* [Lista de tareas]:
• A. En el texto sobre Bolívar, ¿cómo se califica a Churchill?
• B. Prosigue el texto sobre Bolívar a partir de su última oración.

Más acá de los ditirambos de unos y los insultos de otros,
Bolívar fue un gran hombre que de modo elegante se movió
hacia objetivos superiores. Una voluntad claramente
excepcional puesta al servicio de la Historia. Como
Richelieu, el creador de Francia. O Lincoln, sin cuya
determinación los Estados Unidos serían alguna otra cosa,
mas no unidos. O Churchill, salvador de Europa. O el
quijotesco Rómulo Betancourt, que intentó darle civilización
política a una sociedad esencialmente bárbara.
La epopeya del héroe continúa incluso por vía de las
aberraciones. Está por discutirse si la furia bolivariana de
Chávez obedece a una deshonestidad intelectual de político
que secuestra la imagen de un héroe para limpiarse los pies
con ella, o si es la superficialidad de conocimientos que el
Presidente muestra en otras áreas, la que le lleva a invocar
a Bolívar mientras actúa como Boves. Esta documentado que a
lo que más temió el Libertador fue a la capacidad
destructiva de las fuerzas sociales que Chávez representa.

* [Material recopilado]:
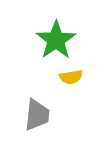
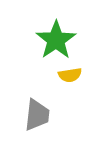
yellow semicircle: moved 1 px left, 2 px up
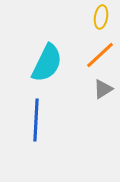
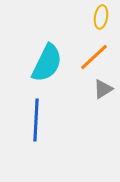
orange line: moved 6 px left, 2 px down
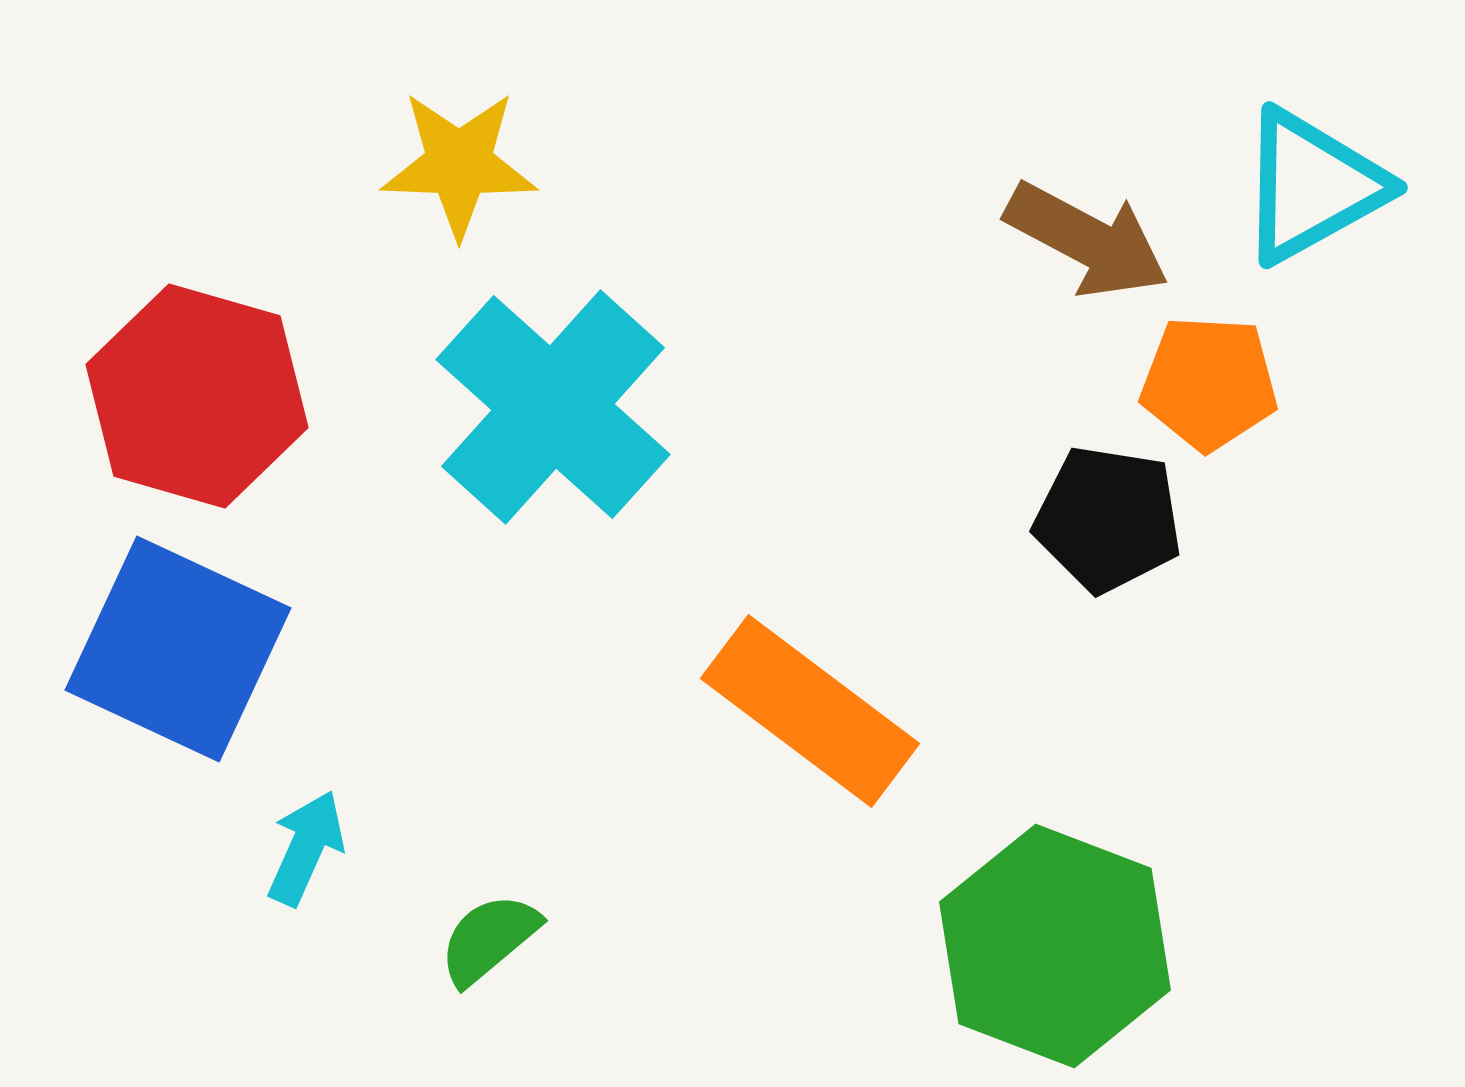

* [Respuestas del ejercicio]:
• A. Como salvador de Europa.

• B.
Por cierto que este cronista no comparte la explicación
racista implícita en el horror de Bolívar por “la
pardocracia” que, predijo, destruiría a este país. No hace
falta ser pardo como Chávez. Se puede ser tan ario como
Izarra o tan rubio y godo como Müller Rojas. Además, no
destruirán nada, salvo un antiguo régimen que ya estaba
podrido y un aparato productivo que ya el neo-liberalismo
perecista había derrengado. Pasará la ola bárbara y el país
se recuperará con los recursos provenientes de un factor que
Bolívar no pudo considerar ni tenía por qué hacerlo -el
petróleo-, manejado no por los bellacos que secuestraron y
violaron aquella honorable Cuarta República, ni por los
salvajes saqueadores de esta Quinta, sino por el nuevo país
de esa generación del 2007 que, sin darse cuenta, hace
historia como la hicieron las de 1928 y 1810.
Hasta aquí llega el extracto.